Projeto que reserva vagas para negros no serviço público e nas universidades é bem recebido



Em audiência pública realizada nesta quarta-feira (3) na Comissão de Constituição, Justiça e Cidadania (CCJ), várias autoridades foram unânimes na defesa de políticas de ação afirmativa como forma de compensar a exclusão social a que os negros foram submetidos no Brasil, desde o período colonial. A audiência foi realizada para instruir o projeto de lei do senador José Sarney (PMDB-AP) que institui cotas para negros nas vagas abertas no serviço público, nas universidades públicas e nos contratos do crédito educativo.

O presidente do Instituto de Pesquisa Econômica Aplicada (Ipea), Roberto Borges Martins, apresentou indicadores que apontam a existência de profundas desigualdades sociais, desfavoráveis aos negros. Ele também revelou que a melhoria em índices sociais como a escolaridade, por meio de políticas públicas universais bem implementadas, não têm levado a uma convergência entre os indicadores de brancos e negros. Como exemplo, ele relatou que a redução do trabalho infantil tem sido maior entre crianças brancas que entre os negros.

- Existem evidências da necessidade de políticas de ação afirmativa. É preciso dar tratamento desigual a quem tem condições desiguais. A livre ação das forças de mercado não está corrigindo as desigualdades. Precisamos propor políticas para que as injustiças herdadas do passado sejam superadas - disse o presidente do Ipea.

Ele afirmou ainda que, apesar de os Estados Unidos e a África do Sul, por exemplo, demonstrarem mais expressões de segregação e ódio racial que o Brasil, nesses países as desigualdades sócio-econômicas entre brancos e negros não são tão grandes como aqui.

O presidente do Ipea, que é um especialista no assunto, rebateu o argumento de que a definição de uma cota para um segmento da população é inconstitucional, já que a reserva de vagas para deficientes, por exemplo, já está implantada.
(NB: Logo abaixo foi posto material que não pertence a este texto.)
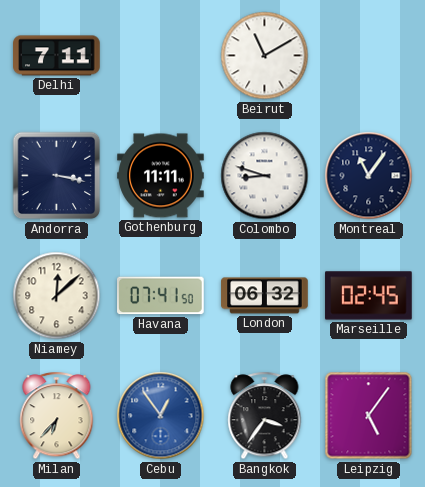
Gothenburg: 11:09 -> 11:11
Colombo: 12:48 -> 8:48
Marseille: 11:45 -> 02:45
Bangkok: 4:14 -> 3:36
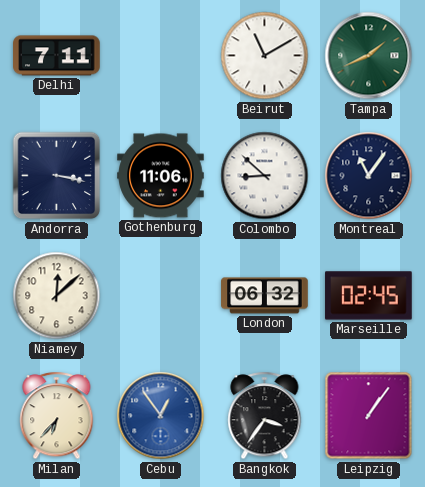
Tampa: none -> 1:41
Gothenburg: 11:11 -> 11:06
Colombo: 8:48 -> 8:52
Havana: 07:41 -> none
Leipzig: 5:06 -> 1:06
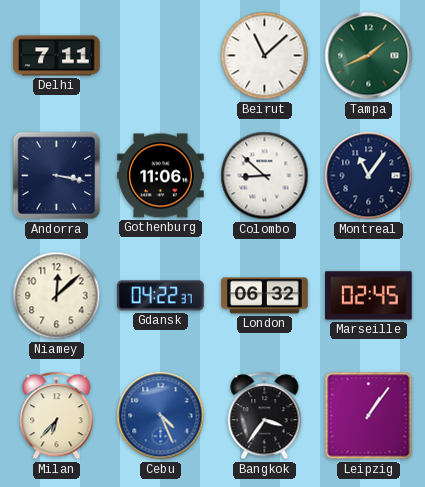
Beirut: 11:10 -> 11:08
Gdansk: none -> 04:22
Cebu: 12:54 -> 4:26
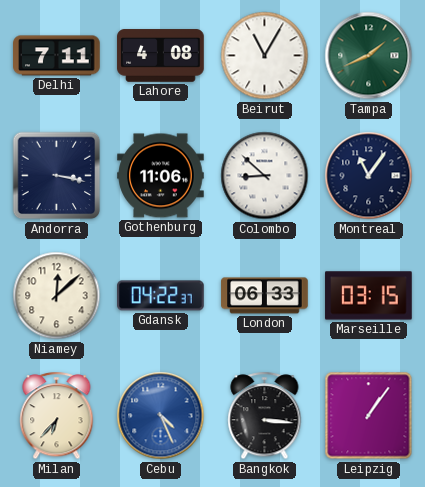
Lahore: none -> 4:08
Beirut: 11:08 -> 11:05
London: 06:32 -> 06:33
Marseille: 02:45 -> 03:15
Bangkok: 3:36 -> 3:16
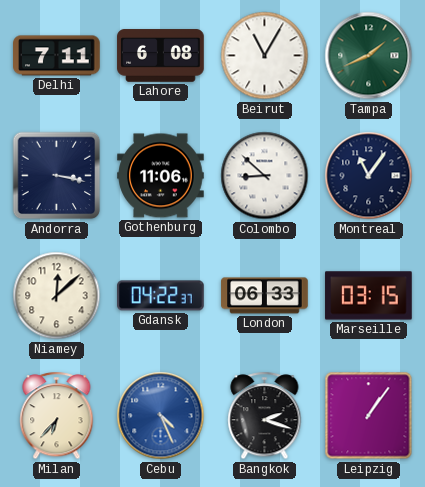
Lahore: 4:08 -> 6:08
Bangkok: 3:16 -> 2:18
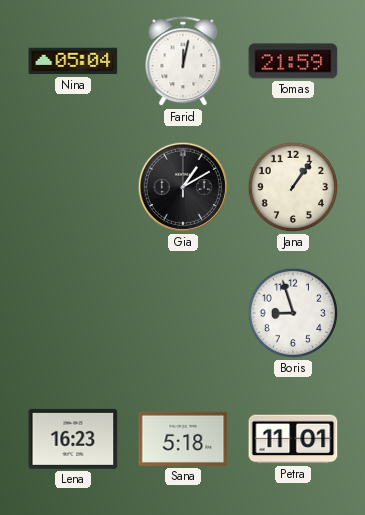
Ele lembrou ainda que nos colégios militares é dada preferência nas matrículas para os filhos de militares.

Para não deixar dúvidas de que existe racismo e discriminação no Brasil, o presidente da Fundação Cultural Palmares, Carlos Moura, afirmou que o fato de não serem encontrados negros na mesma proporção da população entre os parlamentares, nos altos escalões do governo e das Forças Armadas, em universidades e na Igreja católica, por exemplo, são "manifestações odiosas".

- Sem a inclusão dos negros, a nossa democracia não estará completamente efetivada - afirmou Carlos Moura.

Na mesma linha, a representante do Instituto Axé Ilê Obá, de São Paulo, Mãe Sylvia de Oxalá, disse que os descendentes de africanos sofrem diversos tipos de discriminação, inclusive nas escolas, onde os livros didáticos apresentam os negros e sua cultura de maneira distorcida.

- Na escravidão, nações foram divididas e a comunicação entre os próprios negros era impedida. Fomos heróis, pois, apesar do desastre de 400 anos de escravidão, sobrevivemos e mantivemos nossas tradições. Existe preconceito, sim, e existem situações odiosas. A criação de cotas de ação afirmativa seria simplesmente uma forma de ressarcimento aos negros - disse.

A secretária-executiva da Comunidade dos Países de Língua Portuguesa, Dulce Pereira, afirmou que a aprovação de uma lei chega com pelo menos cem anos de atraso, mas é um passo importante para que "as perversidades cometidas contra os negros no passado, principalmente na República, sejam reparadas". Ela ressaltou que, ao oferecer oportunidades aos negros, o Brasil sairá ganhando, inclusive, economicamente.

O diretor do Fundo de Financiamento ao Estudante de Ensino Superior (Fies), Aurélio Hauschild, que participou da audiência pública representando o Ministério da Educação, sugeriu que, além da reserva de contratos de financiamento para estudantes negros, o projeto de lei garanta também cotas das bolsas de estudos que as entidades educacionais filantrópicas são obrigadas a conceder, de acordo com a lei do Fies, sancionada em julho deste ano.

A proposta foi bem recebida pelos demais participantes da reunião e o relator indicou que deve incluir o dispositivo entre as alterações a serem sugeridas ao projeto. Hauschild declarou ainda que o Ministério da Educação vê o projeto com simpatia e, em caso de aprovação, vai tratar de regulamentar a lei o mais rapidamente possível, e com todo cuidado, com base em experiências já existentes em outros países.